Of course it is, we want them to sign up so we raise more money for charity! That’s why we do this. I don’t give a shit what cynics say, how many companies do you know big or small that are raising £1 million per year for charity? This is a way of life for us. We earn decent salaries in the office and why not, we work bloody hard and we’ve got to pay our bills, but central to what we do is raising money and we give away over 50% of our profit every year.

What have you learned about people from running this business?

I’ve learned how bitter and twisted some people can be, but I’ve also learned how wonderful people are as well. The two best qualities in the human spirit are compassion and adventure, and if you can bring those two together and add a motorcycle you’ve got a magic formula.

Did you notice any increase in business after the Ewan and Charley programmes?

They’ve certainly not done any harm. I’ve heard so many jibes against those two, “they only did it because they had a support crew,” stuff like that, and it stinks of jealousy. They went round the world and they got bikers inspired. Riding motorcycles shouldn’t be about a fashion label, and that’s what it’s been drummed down to. What bike do you ride, what leathers you got? Riding a bike is just a Louis Vuitton bag for some people. Biking used to be about expression, individualism and togetherness, Charley and Ewan have done that in abundance and they should be saluted for that.

How do locals generally react when 100 white fellas on motorbikes turn up on their doorstep?

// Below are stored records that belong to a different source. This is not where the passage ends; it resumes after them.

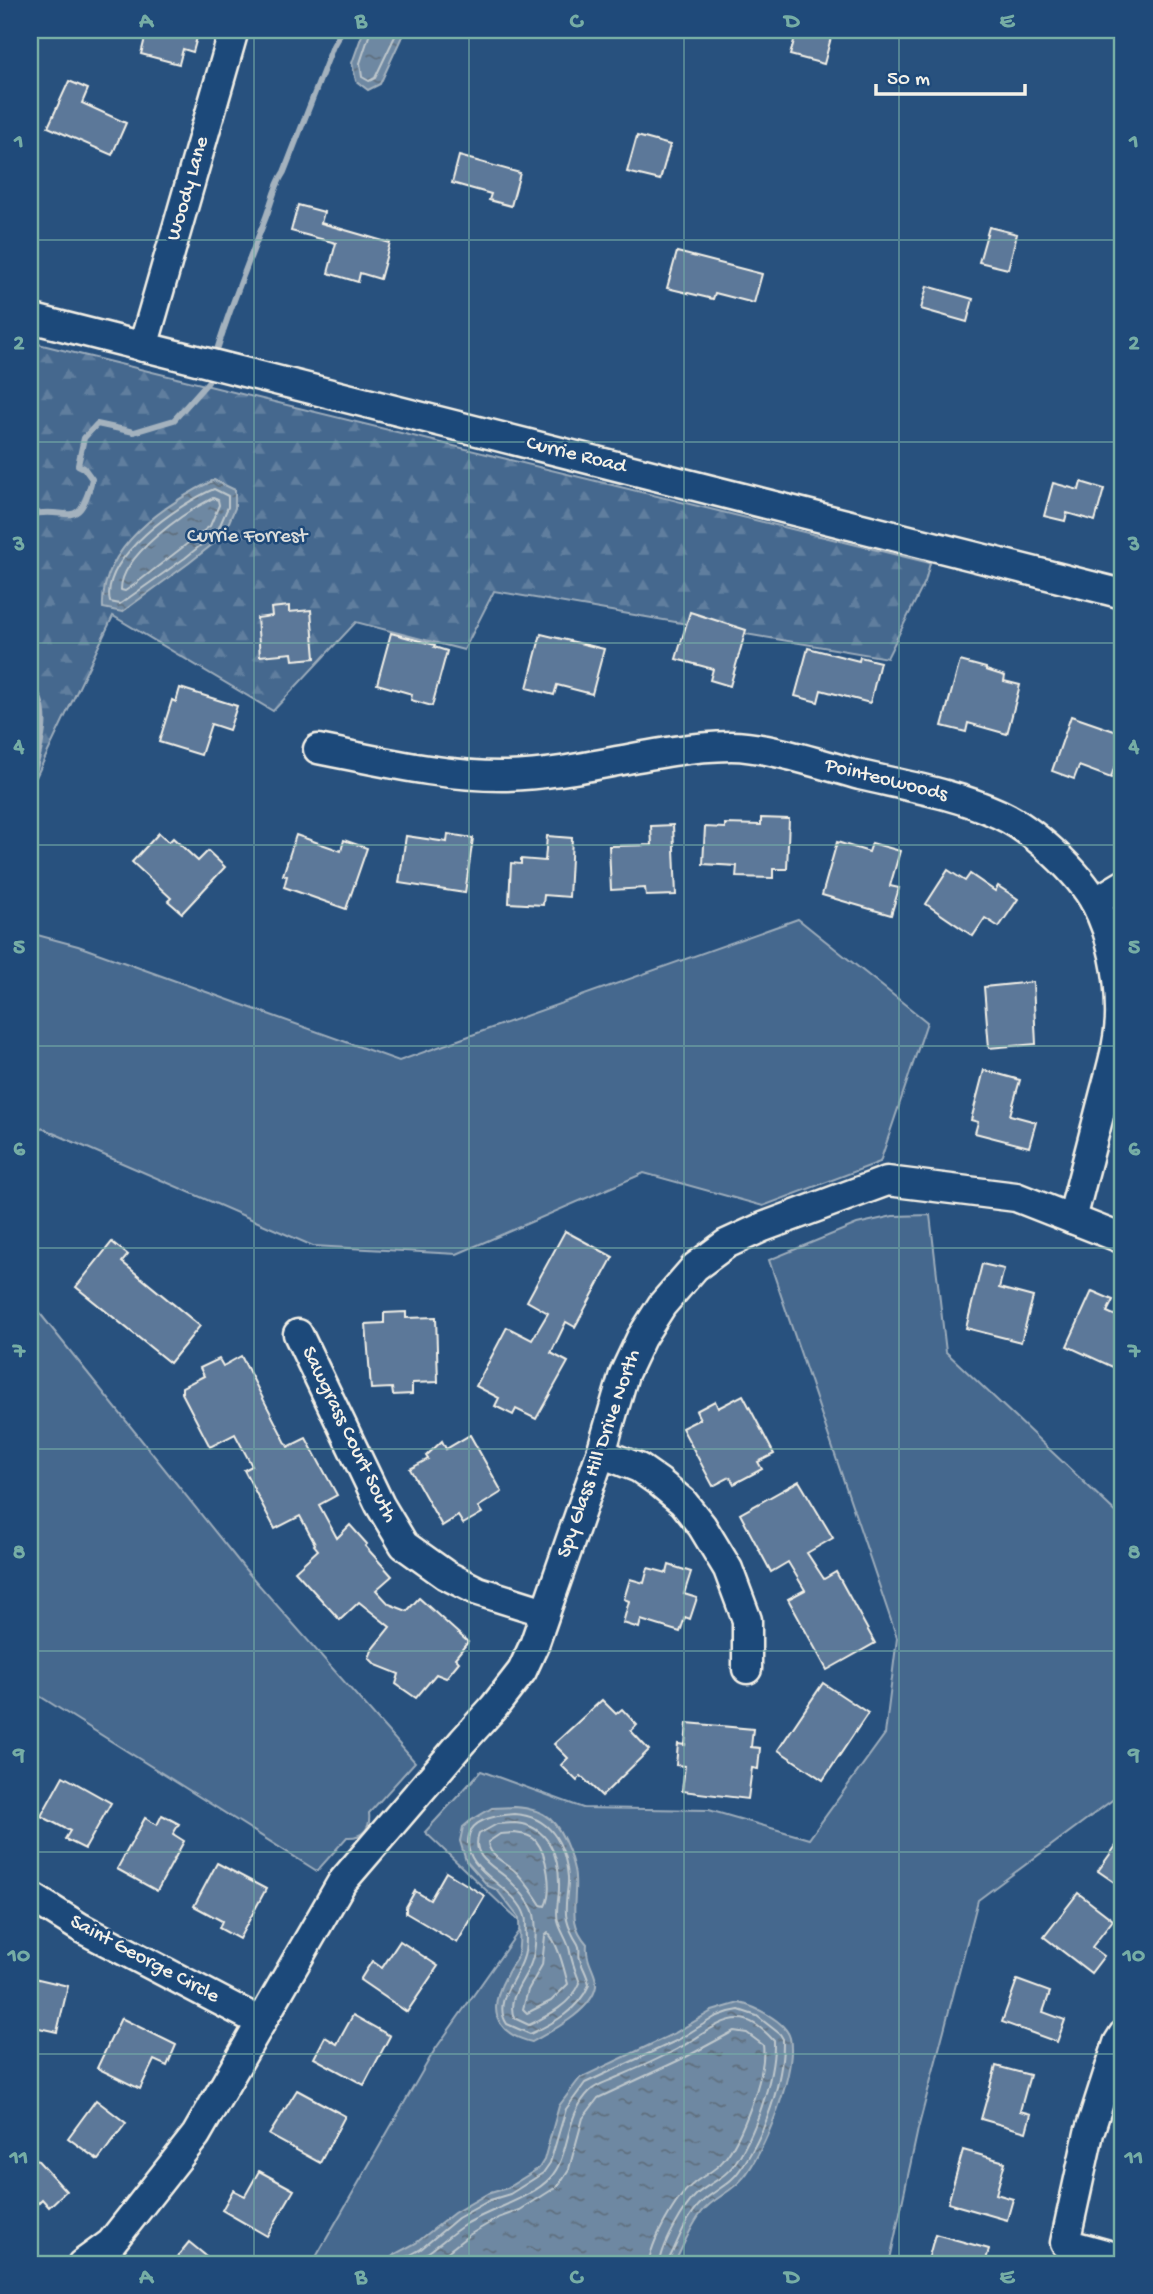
<svg xmlns="http://www.w3.org/2000/svg" width="1153" height="2294" font-family="'Gochi Hand',sans-serif">
<style>
.grass{fill:#45688e;stroke:#9cacbb;stroke-width:2}
.forest{fill:url(#forest-firs);stroke:#9cacbb;stroke-width:2}
.water{fill:url(#water-ripples);stroke:#a4b2be;stroke-width:2}
.lines{fill:none;stroke-linecap:round;stroke-linejoin:round}
.shore{stroke:#bec7cc;stroke-width:2}
.stream{stroke:#a4b2be;stroke-width:6}
.building{fill:#5b7899;stroke:#f4f1e8;stroke-width:2}
.minor-casing{stroke:#f4f1e8;stroke-width:33}
.minor{stroke:#1f4a7a;stroke-width:28}
.grid{fill:none;stroke:#76ada5;stroke-width:2;stroke-opacity:0.55}
.labels{text-anchor:middle;dominant-baseline:central;stroke-width:5;stroke-linejoin:round;paint-order:stroke}
.street-label{font-size:21px;fill:#f4f1e8;stroke:#1f4a7a}
.park-label{font-size:21px;fill:#dadcda;stroke:#1f4a7a}
.neatline{fill:none;stroke:#76ada5;stroke-width:2.5}
.grid-label{font-size:23px;text-anchor:middle;font-weight:bold;fill:#76ada5}
</style>
<defs>
<pattern id="forest-firs" width="22" height="20" patternUnits="userSpaceOnUse" patternTransform="scale(1.75)"><rect width="22" height="20" fill="#45688e"/><path d="M5 1l3.5 6h-7zM16 11l3.5 6h-7z" fill="#607e9e"/></pattern>
<pattern id="water-ripples" width="26" height="14" patternUnits="userSpaceOnUse" patternTransform="scale(1.75)"><rect width="26" height="14" fill="#6e88a2"/><path d="M2 4q2-2 4 0t4 0M15 11q2-2 4 0t4 0" fill="none" stroke="#5f6e7d"/></pattern>
</defs>
<rect width="100%" height="100%" fill="#28517e"/>
<filter id="ink" filterUnits="userSpaceOnUse"><feTurbulence type="fractalNoise" baseFrequency=".0143" numOctaves="2"/><feDisplacementMap in="SourceGraphic" scale="14" xChannelSelector="R" yChannelSelector="G"/><feConvolveMatrix kernelMatrix="1 2 1 2 8 2 1 2 1" color-interpolation-filters="sRGB"/></filter>
<g filter="url(#ink)">
<g class="grass">
<path d="M798,919L927,1022L880,1162L763,1206L644,1173L457,1254L313,1246L30,1123V933L78,946L399,1061Z"/>
<path d="M930,1215L946,1352L1123,1519V1788L1115,1798L978,1900L918,2129L889,2264H312L434,2051L523,1925L425,1832L481,1771L583,1808L709,1810L809,1839L885,1734L897,1638L769,1260L857,1224L893,1216Z"/>
<path d="M30,1301L244,1568L415,1762L369,1813C371,1828 363,1838 347,1837L317,1871L30,1690Z"/>
</g>
<path class="forest" d="M30,342L930,563L925,582L887,658L494,591L464,650L356,622L273,711L113,616L36,777L30,778Z"/>
<g class="water">
<path d="M367,30H405L380,84L368,90L356,81L352,63L362,35Z"/>
<path d="M214,480L235,490V508L223,536L189,563L122,612L103,608C100,548 165,504 214,480Z"/>
<path d="M515,1807C547,1809 558,1822 569,1851C571,1860 575,1869 575,1877C577,1905 567,1921 587,1944C585,1963 598,1974 596,1986C592,2011 551,2031 532,2042C493,2033 488,2009 506,1976C509,1969 514,1963 517,1957C521,1945 519,1930 519,1918L497,1890L488,1886L466,1861L460,1841L463,1827L470,1821L492,1808Z"/>
<path d="M739,2003C754,2006 786,2021 790,2038C797,2070 764,2154 743,2178C732,2192 713,2198 702,2212C690,2227 683,2247 674,2264H384L395,2254L416,2243L454,2213L487,2194L507,2188L539,2168L544,2160L559,2106L580,2078L675,2033L712,2011Z"/>
</g>
<g class="lines">
<g class="shore">
<path d="M371,30L360,63L362,77L369,81L375,78L398,30"/>
<path d="M214,489L228,496V507L217,532L185,558L120,604L110,602C100,558 180,503 214,489Z"/>
<path d="M213,498L218,500L219,505L210,526L134,585L125,591L121,590C120,556 185,512 213,498Z"/>
<path d="M514,1814C550,1816 565,1843 568,1877C569,1890 563,1906 567,1920C569,1929 573,1936 578,1944C581,1949 578,1954 580,1959C582,1968 588,1975 589,1985C578,2010 554,2023 530,2034L507,2024C492,2002 517,1979 523,1959C526,1952 526,1945 526,1937C525,1931 527,1922 525,1916C516,1885 460,1872 469,1835C473,1818 500,1815 514,1814Z"/>
<path d="M515,1823C549,1825 560,1858 559,1888C559,1899 555,1911 558,1921C560,1931 569,1942 570,1952C572,1963 576,1972 580,1983C572,2003 548,2016 529,2025L514,2018C506,1997 525,1981 531,1963C536,1950 537,1927 534,1914C531,1902 517,1888 508,1879C495,1867 470,1857 479,1834L497,1824Z"/>
<path d="M515,1833C522,1834 531,1835 536,1841C547,1854 553,1891 545,1906L541,1905C534,1894 526,1883 517,1873C508,1863 489,1858 488,1842L500,1834Z"/>
<path d="M548,1933C558,1943 564,1969 568,1984L551,2001L527,2013L523,2009L528,1990L542,1965L545,1936Z"/>
<path d="M394,2264L421,2249L458,2218L490,2200L510,2194L543,2173L550,2163L566,2109L585,2083L678,2040L715,2017L729,2012L739,2010L757,2016L780,2034L783,2039C784,2080 764,2138 739,2171C730,2185 713,2191 702,2202C686,2217 679,2240 669,2259V2264"/>
<path d="M410,2264C431,2254 446,2236 466,2224C491,2209 532,2198 550,2178C571,2156 564,2116 590,2091C596,2085 606,2082 613,2079C636,2069 660,2059 681,2047C699,2038 718,2019 739,2019C752,2019 766,2032 774,2041C775,2077 754,2139 732,2167C723,2179 708,2184 697,2194C684,2206 661,2247 660,2264"/>
<path d="M432,2264L469,2235L498,2218L520,2210L558,2186L569,2169L583,2118L598,2098L686,2057L734,2031L747,2033L763,2045C767,2073 741,2140 723,2161C715,2171 702,2176 693,2184C676,2197 650,2243 649,2264"/>
</g>
<g class="stream">
<path d="M217,350C231,304 249,261 266,217C272,201 275,185 284,172L333,46L342,30"/>
<path d="M30,515C67,504 78,536 92,479L84,468L78,465L84,438L97,424L134,432L174,420L208,382"/>
<path d="M30,684C54,709 40,747 33,776L30,779"/>
</g>
</g>
<g class="building">
<path d="M147,30H199L193,52L183,49L179,64L141,54Z"/>
<path d="M797,30H833L824,64L790,55Z"/>
<path d="M69,81L88,89L82,103L126,123L112,155L48,127Z"/>
<path d="M637,136L670,145L660,180L627,172Z"/>
<path d="M459,156L520,173L511,206L489,200L491,194L452,183Z"/>
<path d="M298,205L324,212L321,223L390,243L380,279L360,273L358,282L328,273L336,243L291,231Z"/>
<path d="M989,227L1017,234L1008,269L979,262Z"/>
<path d="M677,252L762,274L754,303L715,293L713,299L667,288Z"/>
<path d="M927,286L973,299L967,322L921,309Z"/>
<path d="M1081,482L1104,489L1095,521L1067,513L1065,521L1044,516L1053,483L1079,490Z"/>
<path d="M289,606V612L311,610L315,658L293,660L292,653L260,656L257,618L272,616L271,608Z"/>
<path d="M690,612L746,630L730,686L710,680L713,669L676,659Z"/>
<path d="M391,633L435,645L434,647L447,651L432,706L411,700L412,694L377,684Z"/>
<path d="M541,634L604,649L592,694L557,685L554,695L527,688Z"/>
<path d="M808,648L859,661L860,657L880,662L870,703L821,690L818,702L795,696Z"/>
<path d="M960,661L986,668V670L1005,676L1004,681L1020,685L1007,734L968,723L966,732L942,726Z"/>
<path d="M180,688L237,706L229,730L211,724L201,755L159,742L172,700L176,702Z"/>
<path d="M1071,716L1123,734V761L1120,770L1114,768L1111,778L1079,766L1074,779L1052,771Z"/>
<path d="M761,818L789,819L787,869H773V878L736,877L737,866L703,864L705,827L725,828V824L761,825Z"/>
<path d="M673,825L676,895L646,896L645,888L611,890L609,846L652,845L651,826Z"/>
<path d="M159,833L169,842L173,838L198,861L208,851L225,867L182,913L168,901L171,898L132,862Z"/>
<path d="M448,834L473,838L465,893L399,883L406,836L447,842Z"/>
<path d="M296,835L341,851L344,840L367,848L346,909L284,887L287,876L283,875Z"/>
<path d="M547,836L572,838L569,897L544,895L543,905L509,903L511,863L521,864V859L545,861Z"/>
<path d="M837,842L869,852L872,843L900,851L890,886L899,888L891,915L822,895Z"/>
<path d="M948,870L965,881L970,874L995,891L998,886L1018,899L999,927L985,918L973,936L926,904Z"/>
<path d="M1033,982L1036,1044L989,1048L984,987Z"/>
<path d="M984,1070L1020,1080L1010,1115L1036,1122L1029,1147L975,1133L978,1122L971,1120Z"/>
<path d="M565,1231L613,1257L575,1327L566,1322L551,1353L568,1362L536,1419L516,1409L513,1415L495,1406L499,1398L476,1386L507,1327L532,1340L548,1313L527,1301Z"/>
<path d="M112,1242L128,1255L122,1262L200,1326L170,1363L76,1287Z"/>
<path d="M982,1264L1004,1269L999,1288L1033,1297L1021,1342L966,1328Z"/>
<path d="M1092,1291L1113,1300L1107,1312L1123,1319V1355L1117,1369L1067,1346Z"/>
<path d="M406,1312V1318L436,1317L438,1382L412,1383V1394L393,1395L392,1388L371,1389L366,1324L384,1323V1313Z"/>
<path d="M241,1356L288,1447L306,1438L337,1495L319,1505L337,1538L350,1525L367,1544L365,1546L392,1576L376,1590L389,1604L407,1611L419,1598L468,1642L455,1658L459,1662L446,1678L436,1674L416,1698L396,1684L399,1674L376,1665L369,1658L373,1648L390,1627L359,1602L340,1620L295,1571L318,1550L314,1545L315,1544L300,1516L275,1529L244,1470L252,1466L235,1434L210,1447L182,1393V1387L204,1376L200,1368L219,1359L223,1366Z"/>
<path d="M743,1395L774,1454L758,1462L762,1469L734,1484L730,1477L713,1486L682,1428L700,1419L696,1411L715,1401L718,1408Z"/>
<path d="M470,1435L502,1492L478,1507L482,1513L463,1524L458,1516L442,1526L410,1469L428,1459L426,1456L442,1441L446,1449Z"/>
<path d="M799,1481L833,1538L807,1553L824,1579L836,1572L875,1643L827,1670L788,1599L805,1590L788,1562L771,1572L740,1514Z"/>
<path d="M669,1565L691,1572L684,1594L697,1598L690,1619L685,1617L680,1632L641,1620L639,1628L623,1623L629,1601L624,1599L630,1579L644,1583L648,1568L667,1573Z"/>
<path d="M823,1683L868,1713L823,1780L778,1750Z"/>
<path d="M602,1700L616,1714L622,1709L637,1725L631,1731L649,1750L602,1796L581,1776L577,1781L561,1765L568,1758L554,1744Z"/>
<path d="M687,1723L753,1729L751,1747L760,1748L758,1769L752,1768L748,1799L682,1791L685,1766L676,1765L678,1744L685,1745Z"/>
<path d="M63,1776L111,1803L85,1849L65,1839L70,1831L41,1816Z"/>
<path d="M162,1815L179,1824L173,1834L184,1841L157,1891L117,1869L145,1818L157,1825Z"/>
<path d="M1123,1836V1888L1098,1871Z"/>
<path d="M217,1863L266,1889L239,1939L219,1928L222,1921L194,1906Z"/>
<path d="M446,1872L485,1896L457,1943L406,1913V1907L415,1891L430,1900Z"/>
<path d="M1078,1893L1113,1920L1092,1947L1104,1956L1091,1973L1044,1937Z"/>
<path d="M400,1941L438,1966L407,2012L360,1980L372,1961L382,1968Z"/>
<path d="M30,1977L68,1986L57,2032L30,2026Z"/>
<path d="M1017,1980L1050,1992L1043,2012L1065,2020L1057,2042L1002,2022Z"/>
<path d="M353,2015L390,2036L364,2085L314,2058L325,2037L337,2044Z"/>
<path d="M121,2018L176,2045L167,2066L154,2060L140,2089L97,2068Z"/>
<path d="M996,2066L1030,2075L1020,2111L1031,2114L1026,2132L981,2119Z"/>
<path d="M297,2090L345,2116L320,2163L269,2135Z"/>
<path d="M96,2100L126,2123L98,2160L68,2138Z"/>
<path d="M963,2150L1005,2162L996,2194L1013,2199L1007,2220L948,2203Z"/>
<path d="M30,2152L66,2191L49,2207L42,2199L30,2211Z"/>
<path d="M259,2171L294,2190L267,2236L222,2210L233,2190L245,2196Z"/>
<path d="M935,2234L989,2249L985,2264H927Z"/>
<path d="M189,2242L216,2264H171Z"/>
</g>
<g class="lines">
<defs>
<g id="minor">
<path d="M30,318L1123,594"/>
<path d="M143,347L234,30"/>
<path d="M318,749C380,761 444,777 507,776C583,774 655,747 731,746C767,746 824,765 860,775C907,786 956,794 999,814C1032,829 1079,872 1096,904C1112,935 1120,975 1120,1010C1121,1038 1111,1069 1104,1096C1093,1137 1083,1178 1072,1219"/>
<path d="M1095,902L1123,885"/>
<path d="M298,1334L380,1505L404,1545L446,1575L478,1591L545,1612"/>
<path d="M601,1453L639,1468L659,1482L683,1502L702,1526L728,1569L747,1620V1669"/>
<path d="M30,1896L81,1928L261,2022"/>
<path d="M1123,2035L1118,2043L1089,2133L1065,2243L1123,2259"/>
<path d="M82,2264L111,2243L196,2135L342,1882L463,1741L494,1707L522,1671L534,1645L601,1453L624,1374L641,1338L662,1305L695,1267L726,1244L763,1227L887,1181L1016,1197L1123,1239"/>
</g>
</defs>
<use href="#minor" class="minor-casing"/>
<use href="#minor" class="minor"/>
</g>
</g>
<path class="grid" d="M254,30V2264M469,30V2264M684,30V2264M899,30V2264M30,240H1123M30,442H1123M30,643H1123M30,845H1123M30,1046H1123M30,1248H1123M30,1449H1123M30,1651H1123M30,1852H1123M30,2054H1123"/>
<g class="labels">
<g class="street-label">
<text transform="translate(189 189) rotate(-74)">Woody Lane</text>
<text transform="translate(576 456) rotate(14)">Currie Road</text>
<text transform="translate(886 781) rotate(14)">Pointeowoods</text>
<text transform="translate(348 1435) rotate(64)">Sawgrass Court South</text>
<text transform="translate(600 1454) rotate(-71)">Spy Glass Hill Drive North</text>
<text transform="translate(144 1960) rotate(28)">Saint George Circle</text>
</g>
<g class="park-label">
<text x="247" y="537">Currie Forrest</text>
</g>
</g>
<rect width="1153" height="2294" fill="none" stroke="#1f4a7a" stroke-width="77"/>
<path d="M876 84v10h149v-10" fill="none" stroke="#f4f1e8" stroke-width="3.5"/>
<text x="887" y="84" font-size="21" fill="#f4f1e8" stroke="#1f4a7a" stroke-width="5" paint-order="stroke">50 m</text>
<rect x="38" y="38" width="1076" height="2218" class="neatline"/>
<g class="grid-label">
<text x="146" y="27">A</text>
<text x="361" y="27">B</text>
<text x="576" y="27">C</text>
<text x="792" y="27">D</text>
<text x="1007" y="27">E</text>
<text x="19" y="147">1</text>
<text x="1134" y="147">1</text>
<text x="19" y="349">2</text>
<text x="1134" y="349">2</text>
<text x="19" y="550">3</text>
<text x="1134" y="550">3</text>
<text x="19" y="752">4</text>
<text x="1134" y="752">4</text>
<text x="19" y="953">5</text>
<text x="1134" y="953">5</text>
<text x="19" y="1155">6</text>
<text x="1134" y="1155">6</text>
<text x="19" y="1357">7</text>
<text x="1134" y="1357">7</text>
<text x="19" y="1558">8</text>
<text x="1134" y="1558">8</text>
<text x="19" y="1760">9</text>
<text x="1134" y="1760">9</text>
<text x="19" y="1961">10</text>
<text x="1134" y="1961">10</text>
<text x="19" y="2163">11</text>
<text x="1134" y="2163">11</text>
<text x="146" y="2283">A</text>
<text x="361" y="2283">B</text>
<text x="576" y="2283">C</text>
<text x="792" y="2283">D</text>
<text x="1007" y="2283">E</text>
</g>
</svg>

It doesn’t matter whether you’re riding into a ghetto in Brazil where a man with a machine gun waves you in, or into the poorest, Aids-riddled village in Africa. Generally people are happy to see you, and the poorest people are the richest. Those with nothing want to give. But one guy got hit in the throat with a rock and we had a spear thrown at one of our riders in Africa. He said, “Si, look at this stick, it’s got an arrow-head on it!” and I laughed, “you’re in Africa, man! What do you expect?” Individuals do exist that could do you harm, but they’re certainly not the ones that overwhelm you.

Finally, what’s the single weirdest thing you’ve seen in all of your travels?

I saw an adult male Indian man lying underneath a cow sucking warm milk out of her udders once. I rode past with my mouth open, expecting to get splashed!